Record extracts section start

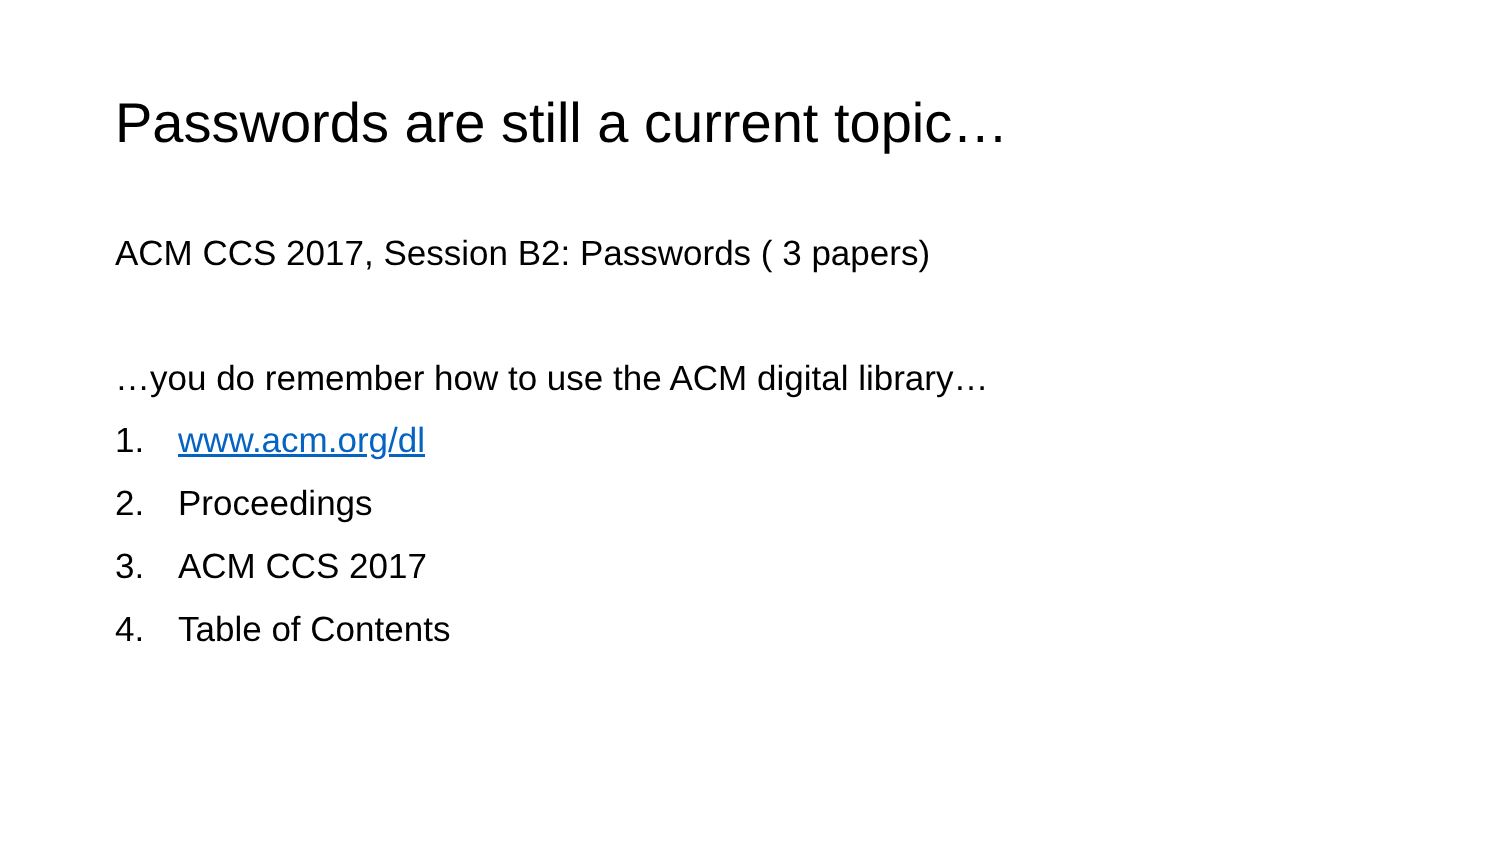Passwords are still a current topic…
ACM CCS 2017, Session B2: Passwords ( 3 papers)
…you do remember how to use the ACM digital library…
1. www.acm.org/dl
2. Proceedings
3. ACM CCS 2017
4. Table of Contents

Record extracts section end
Record extracts section start

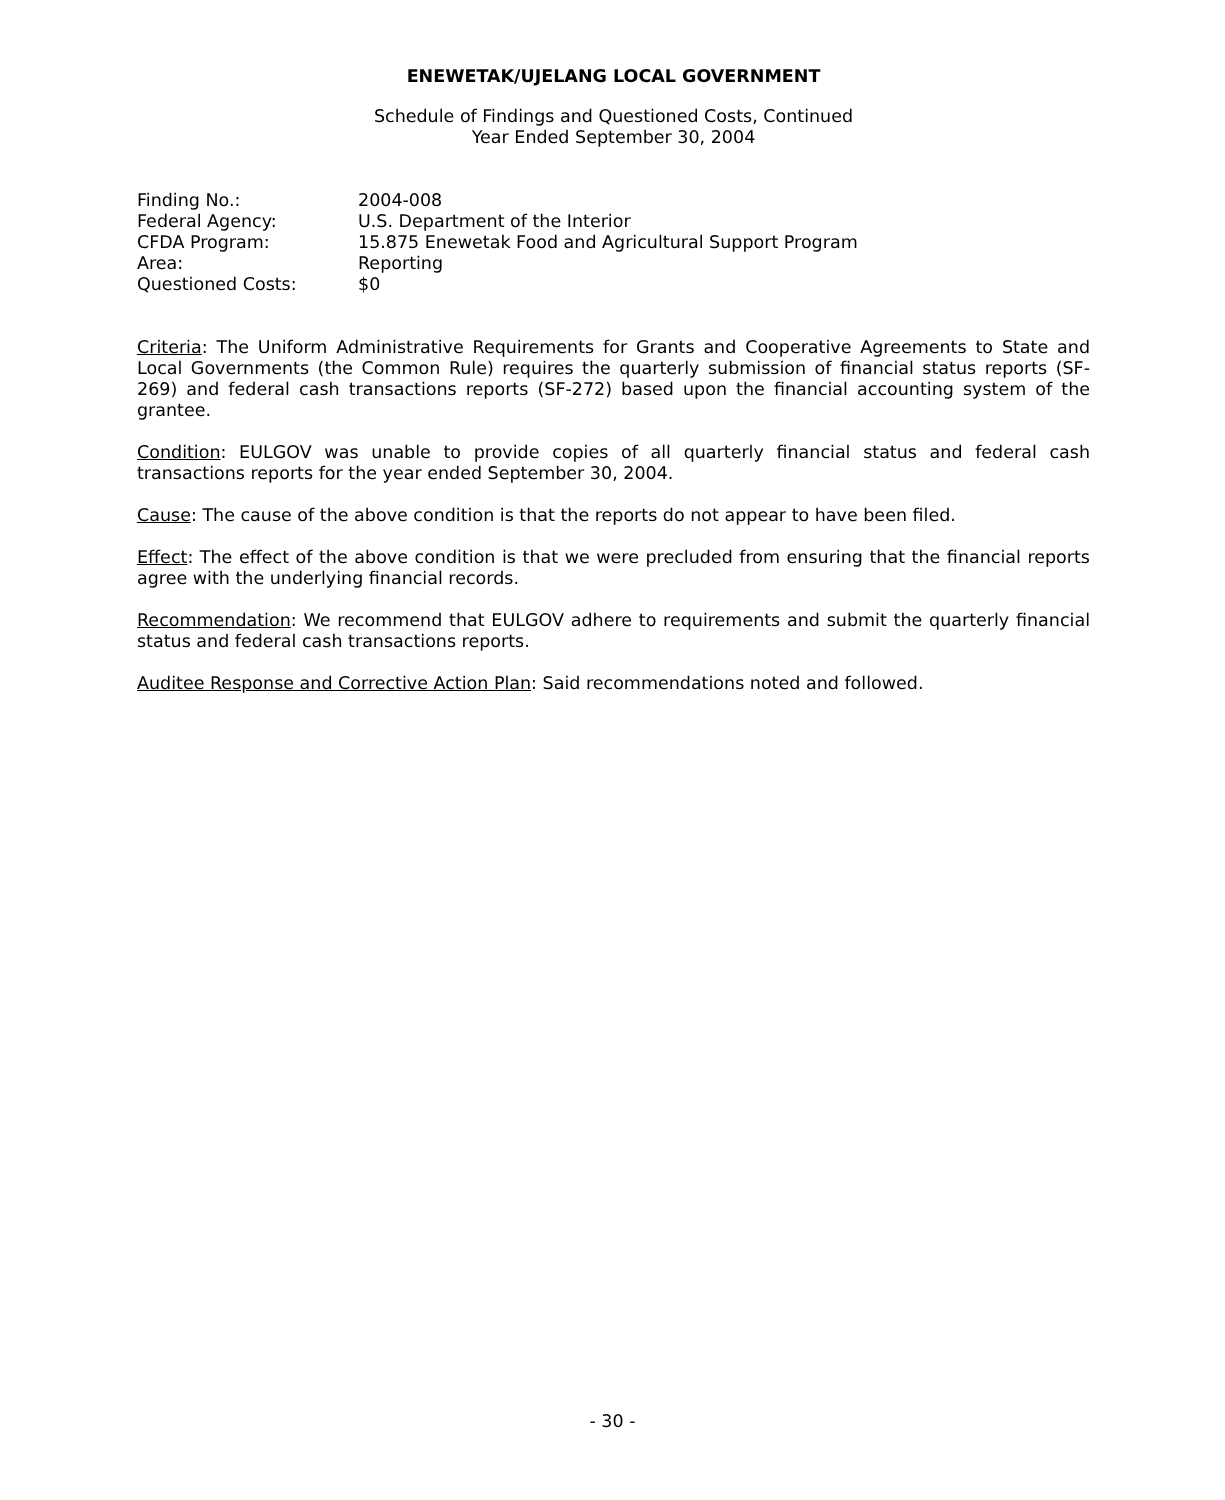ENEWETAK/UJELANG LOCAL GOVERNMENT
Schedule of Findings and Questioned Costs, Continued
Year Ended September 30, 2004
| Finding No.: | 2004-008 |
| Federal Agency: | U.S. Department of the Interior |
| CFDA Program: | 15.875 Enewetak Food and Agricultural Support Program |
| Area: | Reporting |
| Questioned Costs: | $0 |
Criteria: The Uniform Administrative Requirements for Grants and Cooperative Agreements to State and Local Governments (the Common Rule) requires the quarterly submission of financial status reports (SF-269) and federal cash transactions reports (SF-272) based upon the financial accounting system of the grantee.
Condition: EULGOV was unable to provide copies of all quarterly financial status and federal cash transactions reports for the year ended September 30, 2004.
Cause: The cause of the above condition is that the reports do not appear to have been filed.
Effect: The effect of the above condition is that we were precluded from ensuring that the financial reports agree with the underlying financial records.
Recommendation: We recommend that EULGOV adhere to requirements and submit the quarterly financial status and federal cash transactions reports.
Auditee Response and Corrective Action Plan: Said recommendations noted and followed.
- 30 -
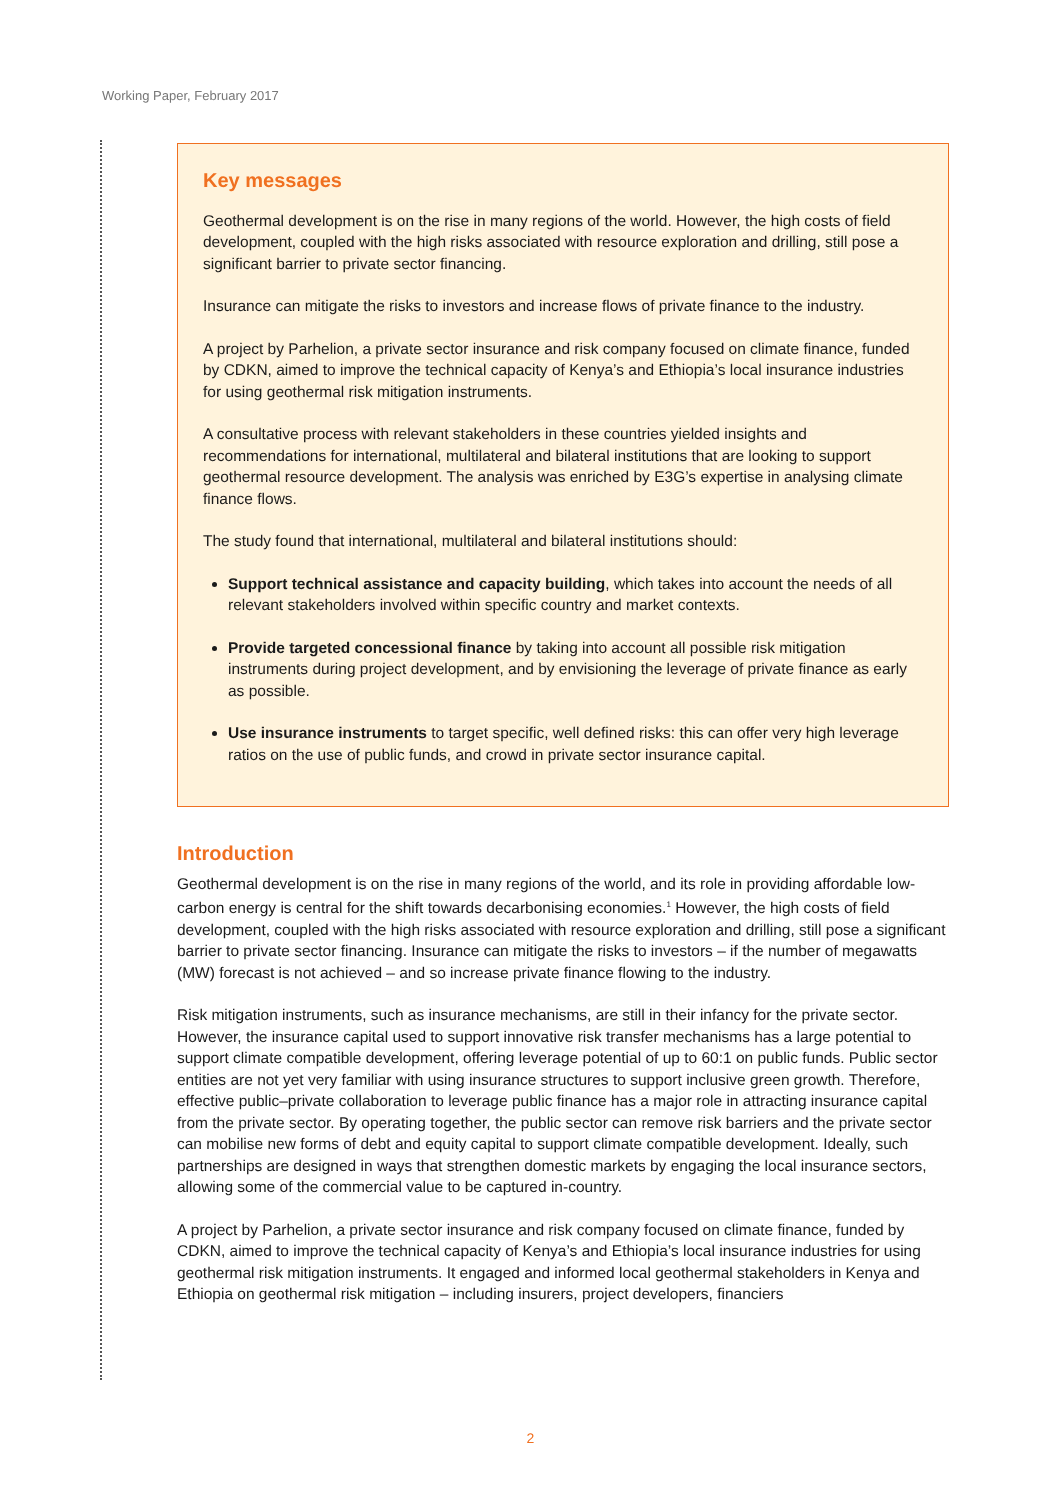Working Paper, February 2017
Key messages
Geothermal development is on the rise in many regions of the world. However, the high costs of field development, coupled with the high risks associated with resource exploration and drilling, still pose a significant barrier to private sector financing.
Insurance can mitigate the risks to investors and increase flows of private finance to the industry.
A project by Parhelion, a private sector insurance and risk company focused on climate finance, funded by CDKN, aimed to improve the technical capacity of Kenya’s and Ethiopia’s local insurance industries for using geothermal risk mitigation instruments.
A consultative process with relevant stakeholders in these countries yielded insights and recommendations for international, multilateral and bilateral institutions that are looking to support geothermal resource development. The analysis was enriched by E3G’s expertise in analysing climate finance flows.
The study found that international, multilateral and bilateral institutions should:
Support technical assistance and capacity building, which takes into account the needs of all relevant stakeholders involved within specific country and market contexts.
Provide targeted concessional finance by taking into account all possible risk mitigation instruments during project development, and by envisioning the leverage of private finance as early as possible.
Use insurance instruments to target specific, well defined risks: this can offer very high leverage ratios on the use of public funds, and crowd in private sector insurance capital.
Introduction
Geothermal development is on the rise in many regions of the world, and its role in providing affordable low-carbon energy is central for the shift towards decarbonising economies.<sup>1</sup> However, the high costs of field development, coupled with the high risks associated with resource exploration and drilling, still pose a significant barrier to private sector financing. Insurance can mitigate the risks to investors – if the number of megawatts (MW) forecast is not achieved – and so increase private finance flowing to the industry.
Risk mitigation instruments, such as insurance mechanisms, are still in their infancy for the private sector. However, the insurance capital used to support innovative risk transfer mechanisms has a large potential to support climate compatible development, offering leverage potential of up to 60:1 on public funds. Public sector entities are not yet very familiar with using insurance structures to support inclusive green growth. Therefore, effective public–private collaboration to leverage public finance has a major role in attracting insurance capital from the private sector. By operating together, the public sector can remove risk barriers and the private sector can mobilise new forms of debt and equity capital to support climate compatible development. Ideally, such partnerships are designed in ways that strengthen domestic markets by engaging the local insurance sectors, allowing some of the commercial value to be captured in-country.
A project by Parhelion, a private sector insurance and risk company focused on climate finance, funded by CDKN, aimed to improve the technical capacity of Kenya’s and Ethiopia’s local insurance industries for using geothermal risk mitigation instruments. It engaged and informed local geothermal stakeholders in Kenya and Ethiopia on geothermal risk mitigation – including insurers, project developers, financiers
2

Record extracts section end

= What you have to do =
Line for line, output the entries above from the line with "Auditee Response and" to the line with "Insurance can mitigate the risks to investors and", both included, and nothing more. Skip pictures.

= Your solution =
Auditee Response and Corrective Action Plan: Said recommendations noted and followed.
- 30 -
Working Paper, February 2017
Key messages
Geothermal development is on the rise in many regions of the world. However, the high costs of field development, coupled with the high risks associated with resource exploration and drilling, still pose a significant barrier to private sector financing.
Insurance can mitigate the risks to investors and increase flows of private finance to the industry.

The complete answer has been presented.